O SINFEMP – Sindicato dos Funcionários Públicos Municipais de Patos e Região, realizou no último dia 10 de janeiro de 2026, uma reunião extraordinária da Direção, onde na oportunidade discutiu a Campanha Salarial 2026, que tem como tema: Quem vem com a base não cansa!
O reajuste do piso nacional dos professores, foi um ponto discutido, pois a entidade discorda frontalmente dos 0,37% divulgado, defendendo um reajuste acima da inflação e em caso de negativa por parte do governo federal, não iniciar o ano letivo em nenhum município e no País. Ultimamente, o Ministro da Educação confirmou que o reajuste será superior a inflação, com divulgação do percentual, até o final do mês de janeiro.

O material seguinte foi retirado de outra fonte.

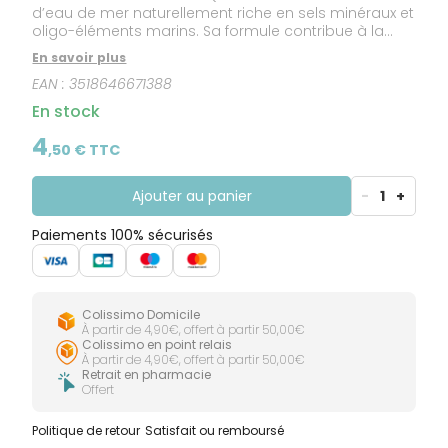
d’eau de mer naturellement riche en sels minéraux et
oligo-éléments marins. Sa formule contribue à la
diminution des symptômes allergiques, tout en
En savoir plus
facilitant l’évacuation en douceur des sécrétions
EAN :
3518646671388
nasales, qui peuvent parfois vous gâcher la vie.
En stock
4
,
50
€ TTC
Ajouter au panier
-
1
+
Paiements 100% sécurisés
Colissimo Domicile
À partir de 4,90€, offert à partir 50,00€
Colissimo en point relais
À partir de 4,90€, offert à partir 50,00€
Retrait en pharmacie
Offert
Politique de retour
Satisfait ou remboursé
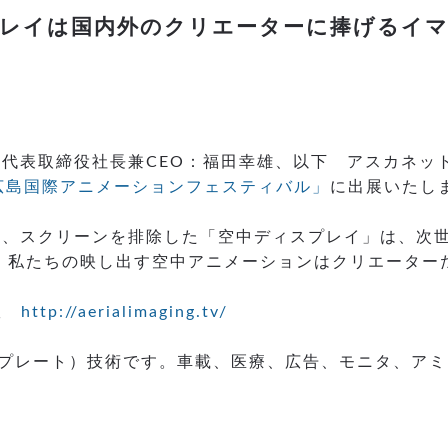
レイは国内外のクリエーターに捧げるイ
表取締役社長兼CEO：福田幸雄、以下 アスカネット）は
広島国際アニメーションフェスティバル」
に出展いたし
イ、スクリーンを排除した「空中ディスプレイ」は、次
。私たちの映し出す空中アニメーションはクリエーター
発室
http://aerialimaging.tv/
I.プレート）技術です。車載、医療、広告、モニタ、ア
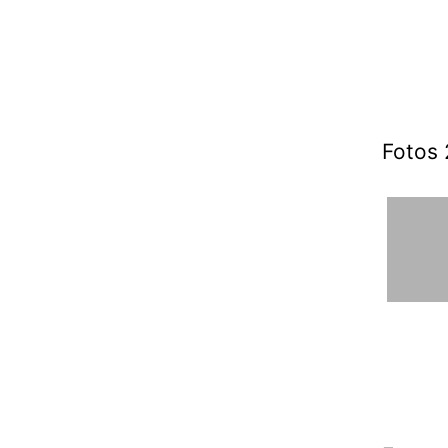
Fotos 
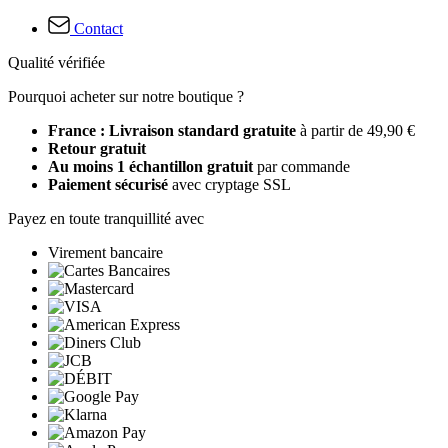
Contact
Qualité vérifiée
Pourquoi acheter sur notre boutique ?
France : Livraison standard gratuite
à partir de 49,90 €
Retour gratuit
Au moins 1 échantillon gratuit
par commande
Paiement sécurisé
avec cryptage SSL
Payez en toute tranquillité avec
Virement bancaire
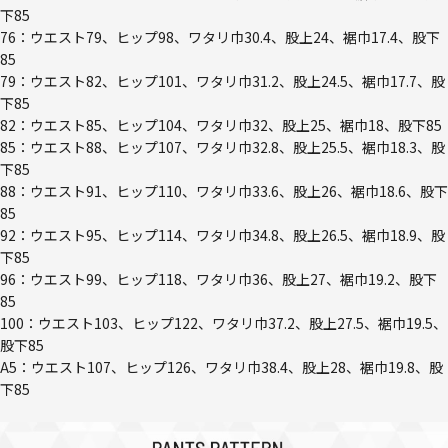
下85
76：ウエスト79、ヒップ98、ワタリ巾30.4、股上24、裾巾17.4、股下
85
79：ウエスト82、ヒップ101、ワタリ巾31.2、股上24.5、裾巾17.7、股
下85
82：ウエスト85、ヒップ104、ワタリ巾32、股上25、裾巾18、股下85
85：ウエスト88、ヒップ107、ワタリ巾32.8、股上25.5、裾巾18.3、股
下85
88：ウエスト91、ヒップ110、ワタリ巾33.6、股上26、裾巾18.6、股下
85
92：ウエスト95、ヒップ114、ワタリ巾34.8、股上26.5、裾巾18.9、股
下85
96：ウエスト99、ヒップ118、ワタリ巾36、股上27、裾巾19.2、股下
85
100：ウエスト103、ヒップ122、ワタリ巾37.2、股上27.5、裾巾19.5、
股下85
A5：ウエスト107、ヒップ126、ワタリ巾38.4、股上28、裾巾19.8、股
下85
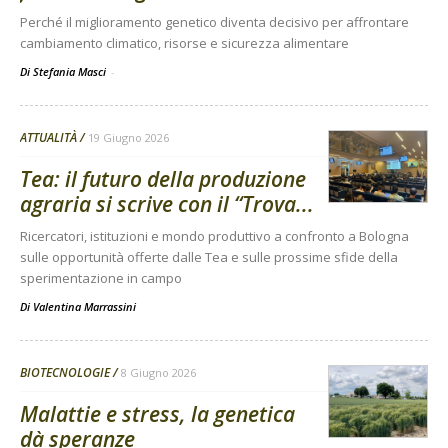
Perché il miglioramento genetico diventa decisivo per affrontare
cambiamento climatico, risorse e sicurezza alimentare
Di Stefania Masci
-
ATTUALITÀ
19 Giugno 2026
Tea: il futuro della produzione
agraria si scrive con il “Trova...
Ricercatori, istituzioni e mondo produttivo a confronto a Bologna
sulle opportunità offerte dalle Tea e sulle prossime sfide della
sperimentazione in campo
Di
Valentina Marrassini
BIOTECNOLOGIE
8 Giugno 2026
Malattie e stress, la genetica
dà speranze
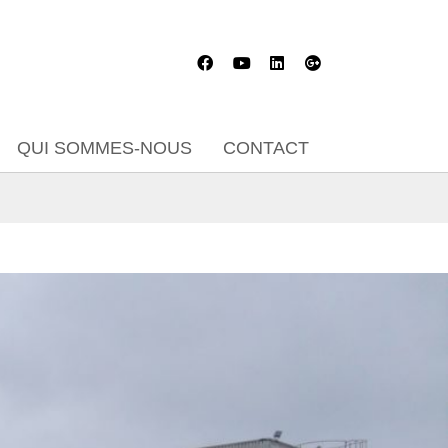
QUI SOMMES-NOUS
CONTACT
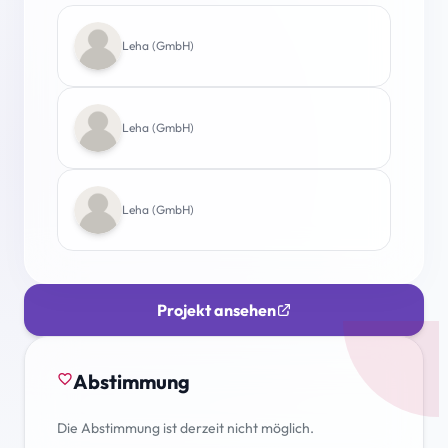
Leha (GmbH)
Leha (GmbH)
Leha (GmbH)
Projekt ansehen
Abstimmung
favorite_border
Die Abstimmung ist derzeit nicht möglich.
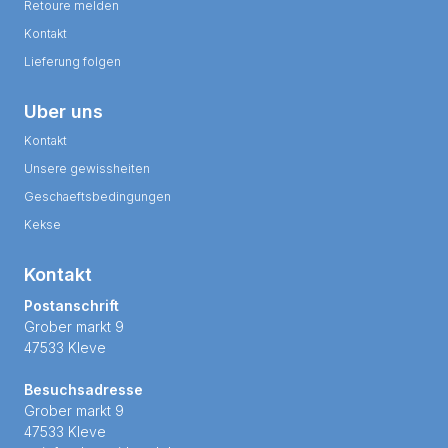
Retoure melden
Kontakt
Lieferung folgen
Uber uns
Kontakt
Unsere gewissheiten
Geschaeftsbedingungen
Kekse
Kontakt
Postanschrift
Grober markt 9
47533 Kleve
Besuchsadresse
Grober markt 9
47533 Kleve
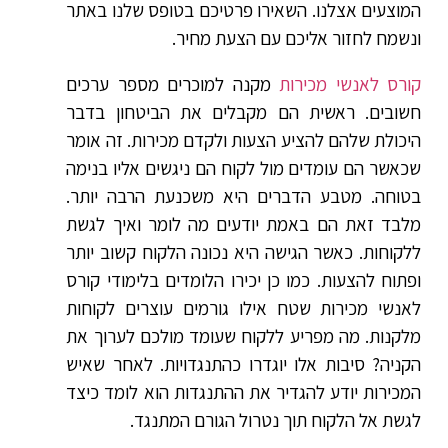
המוצעים אצלנו. השאירו פרטיכם בטופס שלנו באתר
ונשמח לחזור אליכם עם הצעת מחיר.
קורס לאנשי מכירות
מקנה למוכרים מספר ערכים
חשובים. ראשית הם מקבלים את הביטחון בדבר
היכולת שלהם להציע הצעות ולקדם מכירות. זה אומר
שכאשר הם עומדים מול לקוח הם ניגשים אליו בנימה
בטוחה. מטבע הדברים היא משכנעת הרבה יותר.
מלבד זאת הם באמת יודעים מה לומר ואיך לגשת
ללקוחות. כאשר הגישה היא נכונה הלקוח קשוב יותר
ופתוח להצעות. כמו כן יכירו הלומדים בלימודי קורס
לאנשי מכירות שטח אילו גורמים עוצרים לקוחות
מלקנות. מה מפריע ללקוח שעומד מולכם לערוך את
הקניה? סיבות אלו יוגדרו כהתנגדויות. לאחר שאיש
המכירות יודע להגדיר את ההתנגדות הוא לומד כיצד
לגשת אל הלקוח תוך נטרול הגורם המתנגד.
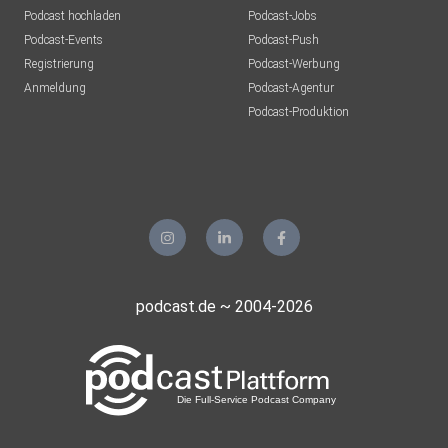
Podcast hochladen
Podcast-Jobs
gemacht
Podcast-Events
Podcast-Push
habe.
Registrierung
Podcast-Werbung
Anmeldung
Podcast-Agentur
Podcast-Produktion
Instagram:
https://www.instagram.com/ulla_goldberg_mentoring
podcast.de ~ 2004-2026
Facebook: https://www.facebook.com/groups/kraftprinzip
Mein Angebot: https://www.ullagoldberg.com/angebot/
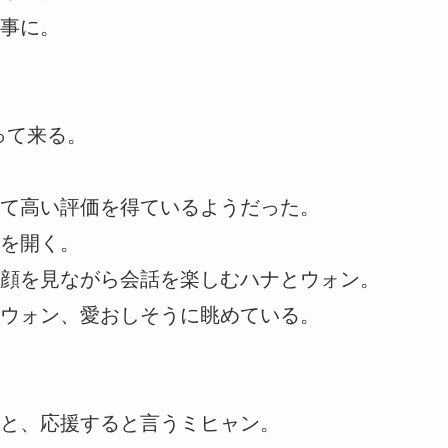
事に。
って来る。
て高い評価を得ているようだった。
を開く。
顔を見ながら会話を楽しむハナとウォン。
ウォン、愛おしそうに眺めている。
と、応援すると言うミヒャン。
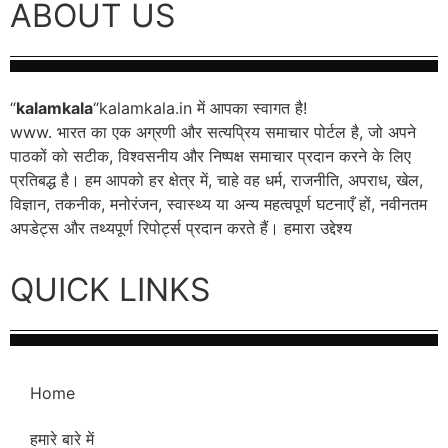
ABOUT US
“
kalamkala
“kalamkala.in में आपका स्वागत है!
www. भारत का एक अग्रणी और सत्यप्रिय समाचार पोर्टल है, जो अपने
पाठकों को सटीक, विश्वसनीय और निष्पक्ष समाचार प्रदान करने के लिए
प्रतिबद्ध है। हम आपको हर क्षेत्र में, चाहे वह धर्म, राजनीति, अपराध, खेल,
विज्ञान, तकनीक, मनोरंजन, स्वास्थ्य या अन्य महत्वपूर्ण घटनाएँ हों, नवीनतम
अपडेट्स और तथ्यपूर्ण रिपोर्ट्स प्रदान करते हैं। हमारा उद्देश्य
QUICK LINKS
Home
हमारे बारे में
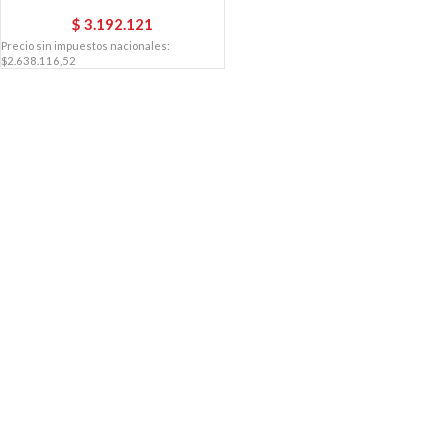
$
3.192.121
Precio sin impuestos nacionales:
$2.638.116,52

O SINFEMP irá seguir o caminho da luta por respeito aos trabalhadores da educação”, disse a presidente Carminha Soares.
O Piso da enfermagem, dos ACE e ACS, também fez parte da discussão na reunião da entidade.
O sindicalista Zé Gonçalves, colocou a necessidade das outras categorias que tem propostas de piso nacional sendo apreciadas e votadas pelo congresso nacional, a exemplo das auxiliares de serviços, merendeiras, técnicos administrativos, motoristas, vigias, assistentes sociais, educadores físicos, psicólogos, farmacêuticos, fisioterapeutas, terapeutas ocupacionais, médicos, engenheiros, dentistas, auxiliares de saúde bucal, garis, estarem atentos nas votações no congresso nacional.” Vamos fazer essa luta nos municípios e em Brasília, para que todas as categorias tenham o seu piso nacional, mudando essa triste realidade nos municípios, pois a maioria ganha apenas o salário mínimo “, afirmou o sindicalista.
Outro ponto de discussão será o rateio do FUNDEF, para quem trabalhou de 1997 a 2006 e do FUNDEB pelos gestores municipais.” Tem município que o dinheiro já está na conta, como é o caso de Malta e a gestão ainda não fez o rateio do FUNDEF com os professores”.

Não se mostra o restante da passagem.